▸ Instructions to follow
Only lines with the string "indicating" matter here; gather them from the material below.

▸ Records for the task
+++++
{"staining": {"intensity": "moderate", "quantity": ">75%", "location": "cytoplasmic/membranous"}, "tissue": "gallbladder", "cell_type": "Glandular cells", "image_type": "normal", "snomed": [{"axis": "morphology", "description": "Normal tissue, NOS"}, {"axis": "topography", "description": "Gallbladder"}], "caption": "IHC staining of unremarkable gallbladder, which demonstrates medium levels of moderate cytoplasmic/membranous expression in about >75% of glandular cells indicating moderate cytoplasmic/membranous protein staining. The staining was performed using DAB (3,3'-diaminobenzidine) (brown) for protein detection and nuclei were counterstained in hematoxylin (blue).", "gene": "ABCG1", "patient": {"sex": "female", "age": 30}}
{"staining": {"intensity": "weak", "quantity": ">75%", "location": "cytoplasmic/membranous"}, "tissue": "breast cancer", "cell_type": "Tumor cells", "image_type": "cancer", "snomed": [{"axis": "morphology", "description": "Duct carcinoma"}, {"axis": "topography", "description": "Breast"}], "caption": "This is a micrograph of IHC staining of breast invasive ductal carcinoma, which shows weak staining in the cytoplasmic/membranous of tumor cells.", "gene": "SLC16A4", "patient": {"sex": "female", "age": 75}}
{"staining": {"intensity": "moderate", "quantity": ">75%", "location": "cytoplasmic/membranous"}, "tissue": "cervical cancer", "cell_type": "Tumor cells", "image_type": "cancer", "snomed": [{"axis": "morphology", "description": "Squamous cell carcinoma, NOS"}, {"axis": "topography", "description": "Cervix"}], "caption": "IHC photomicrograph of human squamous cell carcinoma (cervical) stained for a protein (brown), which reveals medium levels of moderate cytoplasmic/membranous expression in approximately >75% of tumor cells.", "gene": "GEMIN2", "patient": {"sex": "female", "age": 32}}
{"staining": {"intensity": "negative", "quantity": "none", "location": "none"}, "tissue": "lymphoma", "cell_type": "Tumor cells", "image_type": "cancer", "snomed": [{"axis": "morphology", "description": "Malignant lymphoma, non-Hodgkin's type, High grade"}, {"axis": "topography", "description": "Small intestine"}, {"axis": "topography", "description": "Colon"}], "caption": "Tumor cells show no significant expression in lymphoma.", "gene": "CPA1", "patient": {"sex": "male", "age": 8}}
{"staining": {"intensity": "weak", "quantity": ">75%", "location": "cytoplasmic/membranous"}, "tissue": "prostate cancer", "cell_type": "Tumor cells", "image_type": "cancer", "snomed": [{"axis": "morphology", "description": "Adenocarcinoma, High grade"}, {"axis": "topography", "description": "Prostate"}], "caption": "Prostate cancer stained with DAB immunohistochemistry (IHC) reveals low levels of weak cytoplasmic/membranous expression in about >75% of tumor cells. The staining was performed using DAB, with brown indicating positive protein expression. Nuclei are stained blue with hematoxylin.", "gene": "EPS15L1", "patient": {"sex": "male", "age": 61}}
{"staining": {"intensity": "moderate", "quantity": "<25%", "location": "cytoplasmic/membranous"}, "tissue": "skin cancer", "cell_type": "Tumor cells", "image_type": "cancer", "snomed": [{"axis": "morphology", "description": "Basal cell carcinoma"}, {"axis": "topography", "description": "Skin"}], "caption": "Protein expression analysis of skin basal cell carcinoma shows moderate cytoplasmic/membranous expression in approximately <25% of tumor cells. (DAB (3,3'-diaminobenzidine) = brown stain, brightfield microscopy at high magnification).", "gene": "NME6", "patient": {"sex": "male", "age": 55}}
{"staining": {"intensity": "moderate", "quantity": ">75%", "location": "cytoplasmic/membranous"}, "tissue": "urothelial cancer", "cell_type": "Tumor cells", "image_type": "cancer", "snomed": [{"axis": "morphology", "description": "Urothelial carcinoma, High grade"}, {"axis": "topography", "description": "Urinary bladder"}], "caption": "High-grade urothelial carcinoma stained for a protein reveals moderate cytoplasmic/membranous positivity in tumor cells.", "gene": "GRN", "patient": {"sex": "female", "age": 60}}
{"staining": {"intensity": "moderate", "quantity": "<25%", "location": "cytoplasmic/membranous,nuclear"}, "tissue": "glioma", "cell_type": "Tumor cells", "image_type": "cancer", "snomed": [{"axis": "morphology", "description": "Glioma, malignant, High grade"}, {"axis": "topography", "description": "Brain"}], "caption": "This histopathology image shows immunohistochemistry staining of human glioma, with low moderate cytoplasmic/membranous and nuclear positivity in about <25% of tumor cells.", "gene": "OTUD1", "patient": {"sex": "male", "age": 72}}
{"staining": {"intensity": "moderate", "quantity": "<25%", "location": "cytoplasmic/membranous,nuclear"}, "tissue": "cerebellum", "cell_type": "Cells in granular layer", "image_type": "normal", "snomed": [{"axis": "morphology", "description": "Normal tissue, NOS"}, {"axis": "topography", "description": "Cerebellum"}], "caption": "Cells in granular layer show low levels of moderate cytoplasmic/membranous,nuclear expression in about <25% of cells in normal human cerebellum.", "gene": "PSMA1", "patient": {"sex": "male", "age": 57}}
+++++
▸ Answer area
{"staining": {"intensity": "moderate", "quantity": ">75%", "location": "cytoplasmic/membranous"}, "tissue": "gallbladder", "cell_type": "Glandular cells", "image_type": "normal", "snomed": [{"axis": "morphology", "description": "Normal tissue, NOS"}, {"axis": "topography", "description": "Gallbladder"}], "caption": "IHC staining of unremarkable gallbladder, which demonstrates medium levels of moderate cytoplasmic/membranous expression in about >75% of glandular cells indicating moderate cytoplasmic/membranous protein staining. The staining was performed using DAB (3,3'-diaminobenzidine) (brown) for protein detection and nuclei were counterstained in hematoxylin (blue).", "gene": "ABCG1", "patient": {"sex": "female", "age": 30}}
{"staining": {"intensity": "weak", "quantity": ">75%", "location": "cytoplasmic/membranous"}, "tissue": "prostate cancer", "cell_type": "Tumor cells", "image_type": "cancer", "snomed": [{"axis": "morphology", "description": "Adenocarcinoma, High grade"}, {"axis": "topography", "description": "Prostate"}], "caption": "Prostate cancer stained with DAB immunohistochemistry (IHC) reveals low levels of weak cytoplasmic/membranous expression in about >75% of tumor cells. The staining was performed using DAB, with brown indicating positive protein expression. Nuclei are stained blue with hematoxylin.", "gene": "EPS15L1", "patient": {"sex": "male", "age": 61}}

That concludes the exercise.